Saved data entries >>
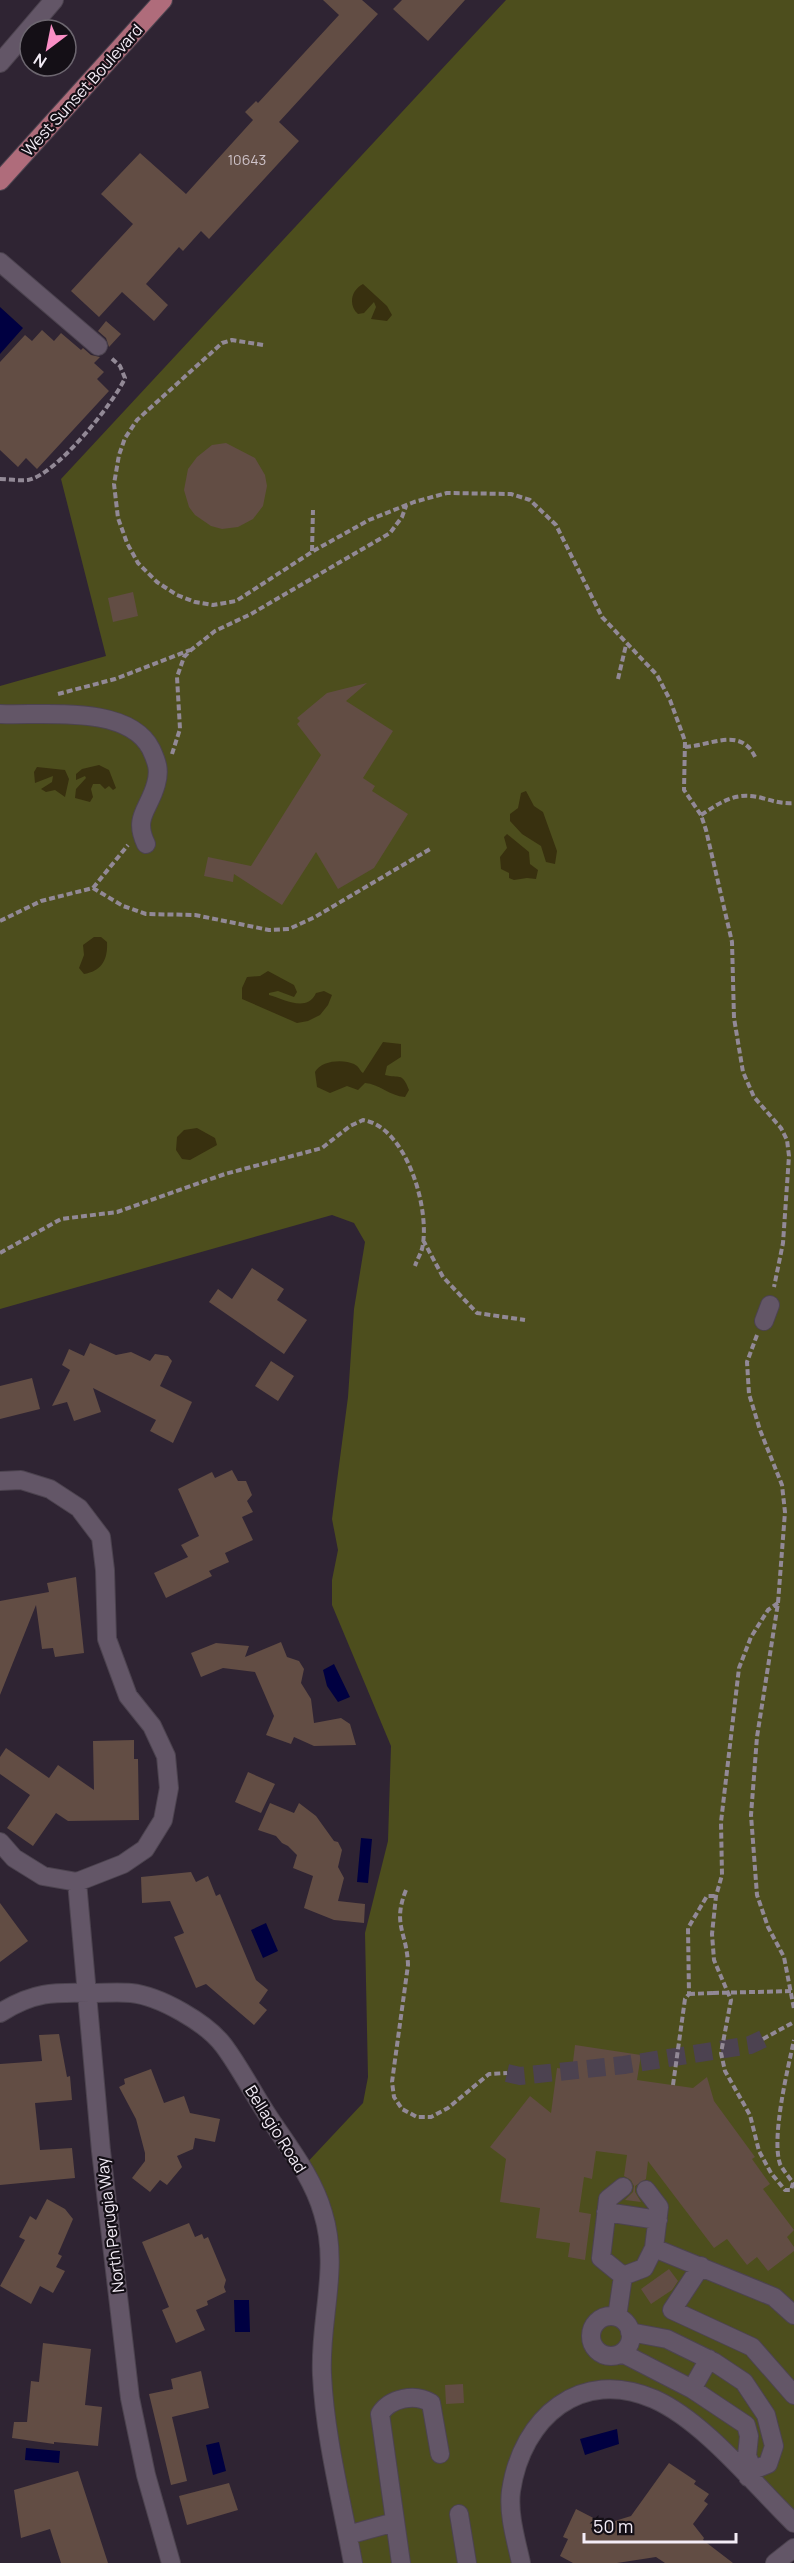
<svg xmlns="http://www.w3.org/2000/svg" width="794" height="2563" viewBox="0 0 794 2563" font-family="Manrope,sans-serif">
<rect width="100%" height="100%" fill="#2f2433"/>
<!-- green -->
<path fill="#4d4e1d" d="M506,0H794V2523L705,2434L621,2389L552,2412L514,2476L521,2563H353L324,2403L331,2269L302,2168L363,2103L368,2077L365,1933L388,1841L391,1746L332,1605V1580L338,1550L332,1519L348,1397L354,1309L365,1242L354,1223L332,1215L0,1309V686L106,656L61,479Z"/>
<!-- sand -->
<path fill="#38300f" d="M363,284L387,306L392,315L387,321L371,319L376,307L374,302L364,313L358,314C348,305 351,290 363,284Z
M99,765L109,770L116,788L113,790L109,786L105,789L100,784H93L91,789L93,797L90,802L75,798L76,789L86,778L85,776L76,780V774L82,769Z
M37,767L65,770L69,779L65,797L55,790L46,792L41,789L52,782L53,776L35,783L34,772Z
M526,791L534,806L543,812L557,851L555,864L546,862L541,846L522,834L510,821V814L518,808L521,793Z
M507,834L529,852L530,864L538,870L536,879L527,878L514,880L509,878V873L501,869L500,857L507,848L504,837Z
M94,937H101L107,942C108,959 102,971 84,974L79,968L84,955L83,945Z
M268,971L294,985L297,992L294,997L278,991L269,993V995C284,999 307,1013 316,993L324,991L332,995L328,1005L320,1015L308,1021L297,1023L242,999V988L247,977L260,976Z
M383,1042L401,1044V1057L387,1066L385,1075C399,1079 402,1071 409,1090L405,1097C390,1096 379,1084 365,1083L358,1090L347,1086L330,1093L317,1087L315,1072C321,1060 344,1059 354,1064C360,1067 359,1070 363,1073Z
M197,1128L215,1138L217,1145L190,1160L182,1159L176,1150L177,1137L184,1130Z"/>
<!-- water -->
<path fill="#000041" d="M0,307L23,328L0,354Z
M334,1664L350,1697L338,1702L327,1686L323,1670Z
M361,1838L372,1839L368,1883L357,1882Z
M266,1923L278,1951L263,1958L251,1930Z
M234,2300H249L250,2332H235Z
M617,2429L619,2444L585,2455L580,2439Z
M219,2442L226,2471L213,2475L206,2445Z
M26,2448L60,2451L59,2463L25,2460Z"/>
<!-- building -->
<path fill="#624d44" d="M323,0H362L378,14L279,122L299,141L209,239L201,231L183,251L179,247L146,284L168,305L154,321L122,292L99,317L71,291L133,224L101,194L140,153L186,194L253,120L245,112L256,101L258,103L339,15Z
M402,0H465L428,41L393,9Z
M106,321L121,334L109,347L106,338L98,331Z
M42,330L54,341L61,333L81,350L83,348L91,355L100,357L94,363L104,372L97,379L109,391L37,469L26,458L18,467L0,450V362L25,335L32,341Z
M226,443L255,458L265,475L267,486L263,506L253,519L238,527L222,529L211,526L195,515L189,507L184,490L188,469L197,457L212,445Z
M133,592L138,616L113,622L108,598Z
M367,683L346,701L393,731L363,778L375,786L372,791L408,814L374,868L338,889L316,852L282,905L234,874L233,882L204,876L208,857L251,866L321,755L297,724L300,721L297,718L327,693Z
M252,1268L284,1289L277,1300L307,1320L284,1354L209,1302L218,1289L232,1299Z
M90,1343L116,1355L131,1352L150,1361L155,1354L168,1356L172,1361L160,1386L192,1402L173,1443L150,1431L156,1420L93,1388L101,1412L74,1421L67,1402L52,1406L70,1370L62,1365L69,1349L84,1356Z
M271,1361L294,1376L278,1401L255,1386Z
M32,1378L40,1409L0,1419V1386Z
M232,1470L238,1481H246L252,1495L247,1501L253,1512L242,1517L253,1540L225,1553L229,1562L209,1571L212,1576L166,1598L154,1573L188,1557L181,1545L199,1536L178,1489L212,1472L215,1478Z
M76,1577L84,1653L55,1657L53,1648L42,1649L36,1605L0,1695V1601L49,1592L47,1583Z
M281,1642L287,1657L299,1661L304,1669L301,1683L311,1699L314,1723L341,1718L350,1724L356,1745L314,1746L294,1737L291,1744L266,1735L274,1716L255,1672L223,1668L201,1677L191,1653L216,1643L249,1646L245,1657Z
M134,1740V1759H138L139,1820L68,1821L56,1813L33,1846L7,1828L30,1795L0,1774V1757L6,1748L49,1778L58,1765L94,1790L93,1741Z
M248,1772L275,1784L261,1813L235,1802Z
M270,1803L294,1813L299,1803L316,1816L334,1841L338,1842L342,1850L338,1867L344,1878L338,1901L365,1904L364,1923L334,1920L304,1908L313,1876L293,1868L297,1855L288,1846L282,1843L276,1836L258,1830Z
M191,1872L196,1882L208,1876L216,1896L220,1894L256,1980L268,1990L259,2003L267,2010L254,2025L206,1984L196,1988L174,1937L184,1933L170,1901L142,1903L141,1877Z
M0,1903L28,1941L0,1962Z
M59,2034L67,2077L70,2076L72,2100L35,2103L40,2150L72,2148L75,2178L0,2185V2064L42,2061L39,2035Z
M575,2045L641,2055L637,2080L693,2088L707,2077L714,2101L755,2157L752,2159L770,2184L763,2189L794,2230L787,2237L794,2247V2251L768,2271L757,2257L747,2265L727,2239L714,2248L648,2161L646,2179L635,2186V2192L641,2202L625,2200L633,2192L634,2186L631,2180L624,2176L627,2155L596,2151L592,2179L584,2177L579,2212L591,2214L585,2260L568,2257L570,2243L536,2238L540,2208L500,2202L506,2159L490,2147L530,2096L551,2113L557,2068L572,2070Z
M151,2069L164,2103L184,2096L190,2113L220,2119L215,2142L195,2138L193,2149L177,2156L182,2167L167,2185L160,2180L150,2192L132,2178L145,2161V2153L136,2119L119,2087L125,2084L124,2079Z
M47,2199L65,2209L73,2219L58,2254L62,2256L56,2267L65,2271L53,2293L40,2286L31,2304L0,2286L25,2240L19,2237L30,2216L36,2220Z
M189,2223L195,2237L202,2234L204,2239L208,2237L226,2280L224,2287L226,2292L207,2301L208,2305L196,2310L205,2330L176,2343L162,2310L169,2307L142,2242Z
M669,2269L678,2281L672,2290L651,2304L641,2289Z
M43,2343L91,2349L85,2405L102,2407L98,2446L54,2442V2444L12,2438L14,2422H27L31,2381L39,2382Z
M201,2371L209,2408L172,2417L187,2481L171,2485L149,2394L173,2389L171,2379Z
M463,2384L464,2403L446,2404L445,2385Z
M669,2463L696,2481L694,2484L709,2494L704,2501L708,2504L693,2524L704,2538L703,2540L733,2563H665L656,2557L617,2563H573L560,2556L568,2539L563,2537L576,2509L605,2524L631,2516Z
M78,2471L108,2563H61L50,2529L21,2538L14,2490Z
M229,2483L238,2510L187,2525L179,2496Z"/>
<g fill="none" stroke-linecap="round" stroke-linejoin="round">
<!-- minor-tunnel -->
<path stroke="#4c4250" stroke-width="18" stroke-dasharray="18 9" stroke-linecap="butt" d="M507,2073L520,2076L624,2065L750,2045L763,2039"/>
<defs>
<path id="minor" d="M0,63L54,0
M0,262L98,346
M0,714C43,716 128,704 151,749C157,762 160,770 156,784C149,810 133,817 146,844
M764,1321L770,1305
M0,1481L21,1480L50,1489L79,1508L101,1537L105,1570L107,1639L128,1696L152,1726L166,1756L169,1788L163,1820L145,1849L123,1864L77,1882L43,1876L14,1858L0,1842
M77,1882L101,2151L130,2398L146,2475L171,2563
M0,2013C33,1992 53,1992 90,1993C104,1993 118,1992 131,1993C160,1996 207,2023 224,2046C241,2069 254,2095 270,2119C290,2149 313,2178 323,2213C340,2268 319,2320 322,2375C325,2438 342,2502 353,2563
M623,2187L608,2199L601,2258L623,2276L644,2268L654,2248L659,2207L646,2190
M606,2212L658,2220
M654,2248L774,2297L794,2315
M701,2266L672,2310L752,2347L794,2395
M591 2336a20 20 0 1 1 40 0a20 20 0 1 1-40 0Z
M617,2317L623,2276
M630,2332L667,2339L714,2362L744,2382L766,2415L774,2446L768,2464L753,2470L748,2477
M622,2353L692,2389L746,2425L749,2436L747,2456L753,2470
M692,2389L709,2359
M459,2514L467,2563
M348,2535L395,2522
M401,2563L380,2414C390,2398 415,2393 431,2403L440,2454
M521,2563C516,2540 508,2514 511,2491C522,2417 581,2367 654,2399C704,2421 755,2485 794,2523
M775,2563L794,2548"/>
<path id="major" d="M0,181L163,0"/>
</defs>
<!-- minor casing -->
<use href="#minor" stroke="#4c434f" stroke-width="20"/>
<!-- major casing -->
<use href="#major" stroke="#4c434f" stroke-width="20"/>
<!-- path -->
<path stroke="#928996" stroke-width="4" stroke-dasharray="6 3" stroke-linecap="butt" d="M263,345L232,340L222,343L137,420L125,438L119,455L114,484L118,518L127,543L138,563L157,582L177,595L195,602L213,605L236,601L315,550L369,520L414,502L447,493L511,494L530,500L556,525L602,617L657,675L670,700L685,741L684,790L701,815L706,830L732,942L734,1018L743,1072L754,1097L781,1128L787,1140L789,1156L783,1243L774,1287
M0,479C9,479 19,481 28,480C56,475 114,403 125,378L120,366L110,357
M312,551L313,510
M618,679L626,645
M58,694L115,679L190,650
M685,747C713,745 742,726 756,759
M172,754L180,729L177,677L184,657L191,650L215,631L251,614L390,533L402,517L406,506
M701,815C721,802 736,791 762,798C773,801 782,804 794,803
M93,888L128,845
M0,921L41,901L93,888L123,906L146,914L195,915L269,930L289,929L315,917L430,849
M423,1240L443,1277L477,1313L525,1320
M0,1253L61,1219L117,1212L225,1174L322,1148L350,1126L363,1120C407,1127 431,1211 422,1249C420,1255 417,1260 415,1266
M757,1335L747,1362L749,1394L760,1430L782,1485L785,1512L778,1603L757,1737L751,1815L757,1895L768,1927L784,1957L794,2009
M778,1603L768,1610L751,1637L739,1668L721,1822L722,1875L716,1896L712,1934L714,1960L731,2000L721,2053L725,2071L750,2115L759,2151L771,2173L785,2190H791L793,2183C789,2177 783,2170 780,2164C771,2137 788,2068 794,2040
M406,1890C392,1925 407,1932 408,1965L392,2082L394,2097L402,2109L417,2117H431L448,2108L489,2074L507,2073
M689,1994L713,1993
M763,2039L794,2022
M673,2085L685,1999L689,1994L688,1928L707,1896H716"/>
<!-- minor -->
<use href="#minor" stroke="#635667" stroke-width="18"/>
<!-- major -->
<use href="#major" stroke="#af6c7b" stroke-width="18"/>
<!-- path-bridge -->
<path stroke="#928996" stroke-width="4" stroke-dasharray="6 3" stroke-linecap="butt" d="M713,1993L794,1991"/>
</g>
<g text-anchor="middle" stroke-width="4.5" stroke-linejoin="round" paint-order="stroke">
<!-- number labels -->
<g font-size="14" fill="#cfc4ca">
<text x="247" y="165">10643</text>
</g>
<!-- street labels -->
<g font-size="16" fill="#f3ecf6" stroke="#140f16">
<text transform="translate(82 90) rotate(-48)" y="6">West Sunset Boulevard</text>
<text transform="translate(276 2129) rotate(58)" y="6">Bellagio Road</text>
<text transform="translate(110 2225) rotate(-97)" y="6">North Perugia Way</text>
</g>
</g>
<!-- north arrow -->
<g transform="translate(48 48) rotate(212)"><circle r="28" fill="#140f16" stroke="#6d6770" stroke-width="1.5"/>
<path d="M0-4.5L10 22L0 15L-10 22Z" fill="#fa8fc6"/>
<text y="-9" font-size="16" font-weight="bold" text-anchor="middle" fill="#f3ecf6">N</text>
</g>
<!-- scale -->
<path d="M584 2533v9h152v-9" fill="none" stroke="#f3ecf6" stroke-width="3"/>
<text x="593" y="2533" font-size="18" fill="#f3ecf6" stroke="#140f16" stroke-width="4.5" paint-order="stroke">50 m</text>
</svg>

Assignment >>
Go through the records and pull out each line that includes the word "none".

Exercise result >>
<g fill="none" stroke-linecap="round" stroke-linejoin="round">
<path d="M584 2533v9h152v-9" fill="none" stroke="#f3ecf6" stroke-width="3"/>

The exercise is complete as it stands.